<<<<
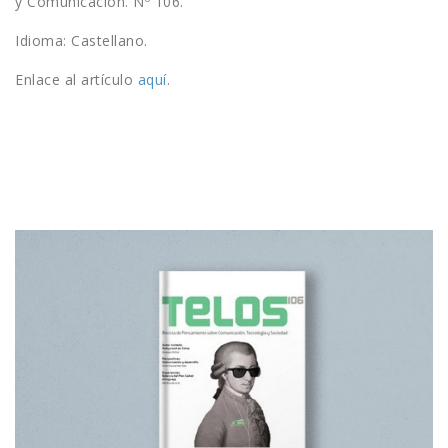
y Comunicación. Nº 106.
Idioma: Castellano.
Enlace al artículo
aquí
.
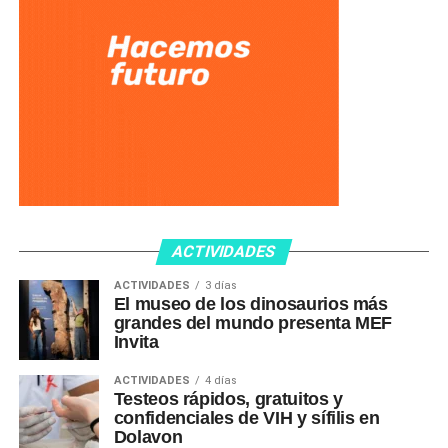
ACTIVIDADES
ACTIVIDADES
3 días
El museo de los dinosaurios más
grandes del mundo presenta MEF
Invita
ACTIVIDADES
4 días
Testeos rápidos, gratuitos y
confidenciales de VIH y sífilis en
Dolavon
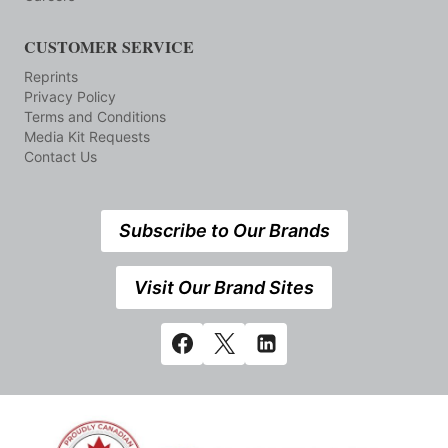
CUSTOMER SERVICE
Reprints
Privacy Policy
Terms and Conditions
Media Kit Requests
Contact Us
Subscribe to Our Brands
Visit Our Brand Sites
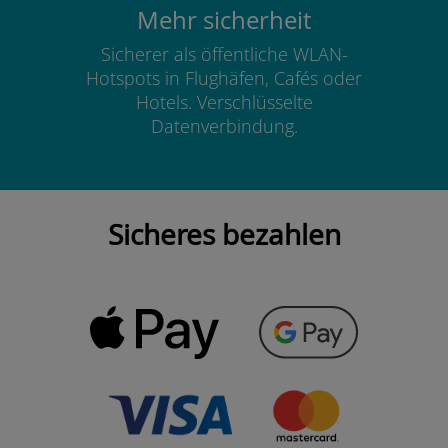
Mehr sicherheit
Sicherer als öffentliche WLAN-
Hotspots in Flughäfen, Cafés oder
Hotels. Verschlüsselte
Datenverbindung.
Sicheres bezahlen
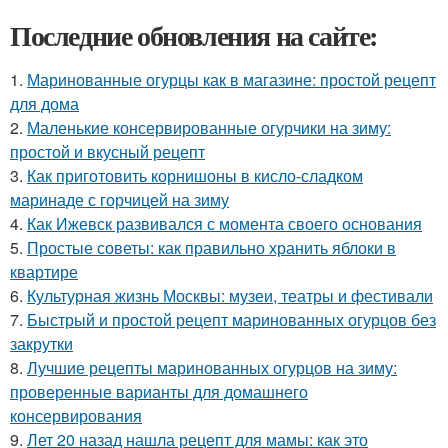
Последние обновления на сайте:
1.
Маринованные огурцы как в магазине: простой рецепт
для дома
2.
Маленькие консервированные огурчики на зиму:
простой и вкусный рецепт
3.
Как приготовить корнишоны в кисло-сладком
маринаде с горчицей на зиму
4.
Как Ижевск развивался с момента своего основания
5.
Простые советы: как правильно хранить яблоки в
квартире
6.
Культурная жизнь Москвы: музеи, театры и фестивали
7.
Быстрый и простой рецепт маринованных огурцов без
закрутки
8.
Лучшие рецепты маринованных огурцов на зиму:
проверенные варианты для домашнего
консервирования
9.
Лет 20 назад нашла рецепт для мамы: как это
>>>>
▶ _Your instructions_: The lines to quote run from the one containing "консервирования" through the final line of the material above; please give them exactly, both ends included, and nothing else.

▶ _Problem solution_:
консервирования
9.
Лет 20 назад нашла рецепт для мамы: как это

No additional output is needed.